Manson Prosecutor ‘Upset’ Over Influence Of Book
Friday, September 16th, 1977
LOS ANGELES, Sept. 16 – Vincent Bugliosi, who prosecuted Charles Manson and his family said this week he is “terribly disturbed” over reports that an Indiana mass murder may have been inspired by a movie based on a book Bugliosi wrote about the Manson case.
“It’s a terrible tragedy and I’m extremely upset about it Bugliosi said when told that one of the accused Indiana killers alluded to the movie “Helter Skelter” in court testimony
Dan Stonebraker, 20, and three others are accused of indiscriminately killing four brothers in a Valentine’s Day shotgun attack in Hollandsburg, Ind. Stonebraker, who has turned state’s evidence, testified earlier this week that he and another of the accused had watched “Helter Skelter” on television two months before they walked into the mobile home of Mrs. Betty Spencer and opened fire.
“We talked about it (the movie),” Stonebraker testified. “It was the movie of how Charles Manson killed people for no reason.”
Stonebraker said he, Roger Drollinger, 24, David Smith, 17, and Mike Wright 21, picked the Spencer family at random. The attack killed 14-year-old Ralph Reese, his brothers, Reeve, 16, and Raymond, 17, and their half-brother, Gregory Brooks, 22. Mrs. Spencer’s wig was blown off and the killers left her, apparently thinking she was dead.
“This is the first indication I’ve ever received that anyone ever got any ideas from ‘Helter Skelter,’ ” said Bugliosi, now a private attorney in Beverly Hills.

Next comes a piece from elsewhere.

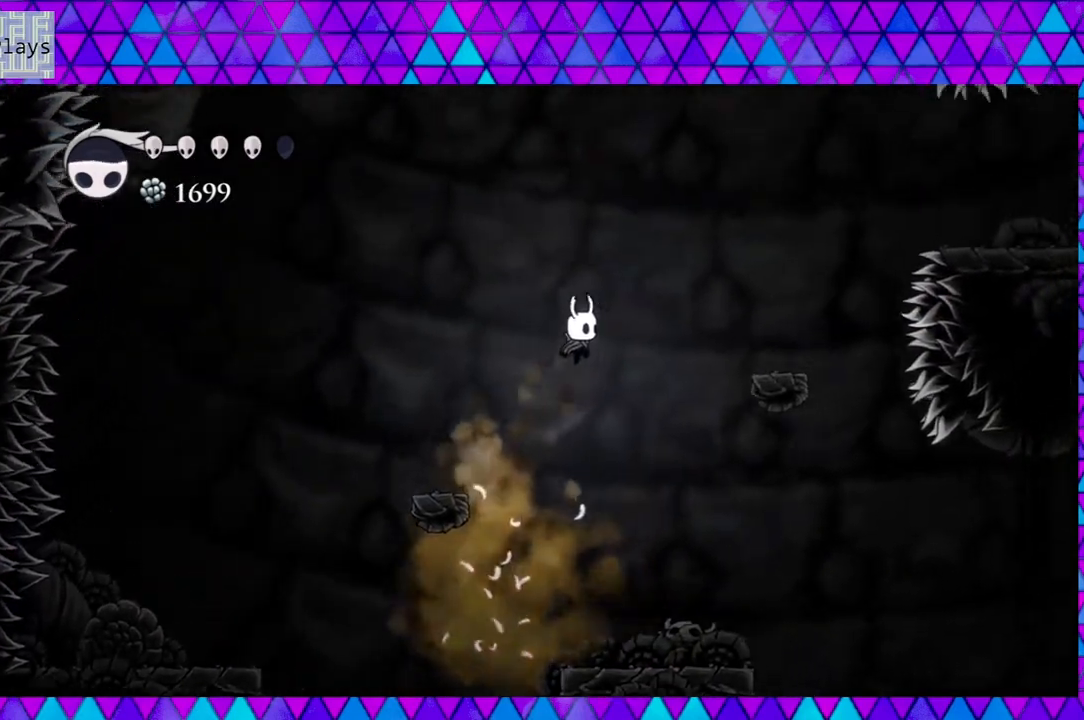
{"buttons": ["R2", "DPAD_RIGHT"], "left_stick": "center", "right_stick": "center", "events": [[133, "DPAD_RIGHT", "down"], [300, "B", "up"], [350, "R2", "down"]]}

“People have asked me before if I was worried someone might get ideas from the book or the movie, but I said it has never happened. I’m terribly disturbed about it.
“I’m sure people will start saying that shows like ‘Helter Skelter’ shouldn’t be aired, but that’s an extreme too,” he said.
“What’s the alternative? Are we going to keep stories of tragedies off the air because some demented mind might try to parallel the act? I just can’t believe that just watching a movie could turn someone into a cold-blooded killer.”
Lee Rich, head of Lorimar Productions, which made “Helter Skelter,” said the alleged tie-in between the movie and the Indiana murders is “ridiculous.”
“’We didn’t show any violence in regard to the killings,” Rich said.
“We showed only who these people were and how they came to be that way.”
The four Indiana men were granted changes of venues because of pretrial publicity and are being tried in separate parts of the state.
“It’s a terrible tragedy,” Bugliosi said. “I don’t know what to say.”